--- Text section Enclosed Below ---

After a successful tour in the British Isles, Brower returned to the United States and teamed with Emmett and other blackface performers for a time. In the 1850s, he left minstrelsy to work in the Tom shows based on Uncle Tom's Cabin. He returned to minstrelsy briefly as the decade closed and nostalgia for the old minstrel show came into fashion. In 1867, Brower retired from show business and opened a saloon.

==Early life and career==
Francis Marion Brower was born on November 20, 1823, in Baltimore, Maryland. Brower began his career at age 13, first performing at Dick Meyer's Third and Chestnut Streets Museum in Philadelphia, Pennsylvania. Brower claimed to have learned to dance from black people, and he took to doing song-and-dance blackface performances in circuses and theatres. For the 1840 season, Brower toured with the Cincinnati Circus Company, paired with a banjoist named Ferguson. The two became the stars of the show.

--- End of Enclosed Text section ---

> What you should do
According to the text about Brower, in what year did he retire from show business? The entries that follow are separate material and have no connection to the text about Brower.

--- Recorded information Enclosed Below ---

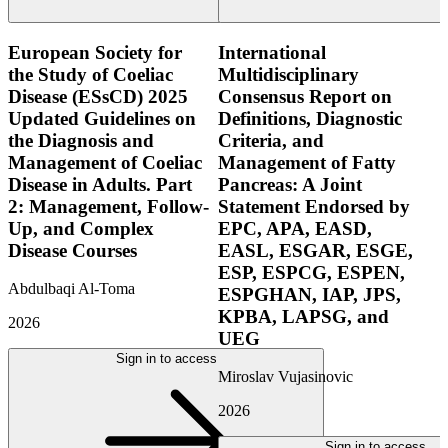
European Society for
International
the Study of Coeliac
Multidisciplinary
Disease (ESsCD) 2025
Consensus Report on
Updated Guidelines on
Definitions, Diagnostic
the Diagnosis and
Criteria, and
Management of Coeliac
Management of Fatty
Disease in Adults. Part
Pancreas: A Joint
2: Management, Follow-
Statement Endorsed by
Up, and Complex
EPC, APA, EASD,
Disease Courses
EASL, ESGAR, ESGE,
ESP, ESPCG, ESPEN,
Abdulbaqi Al-Toma
ESPGHAN, IAP, JPS,
KPBA, LAPSG, and
2026
UEG
Sign in to access
Miroslav Vujasinovic
2026
Sign in to access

--- End of Enclosed Recorded information ---

> Exercise solution
He retired in 1867.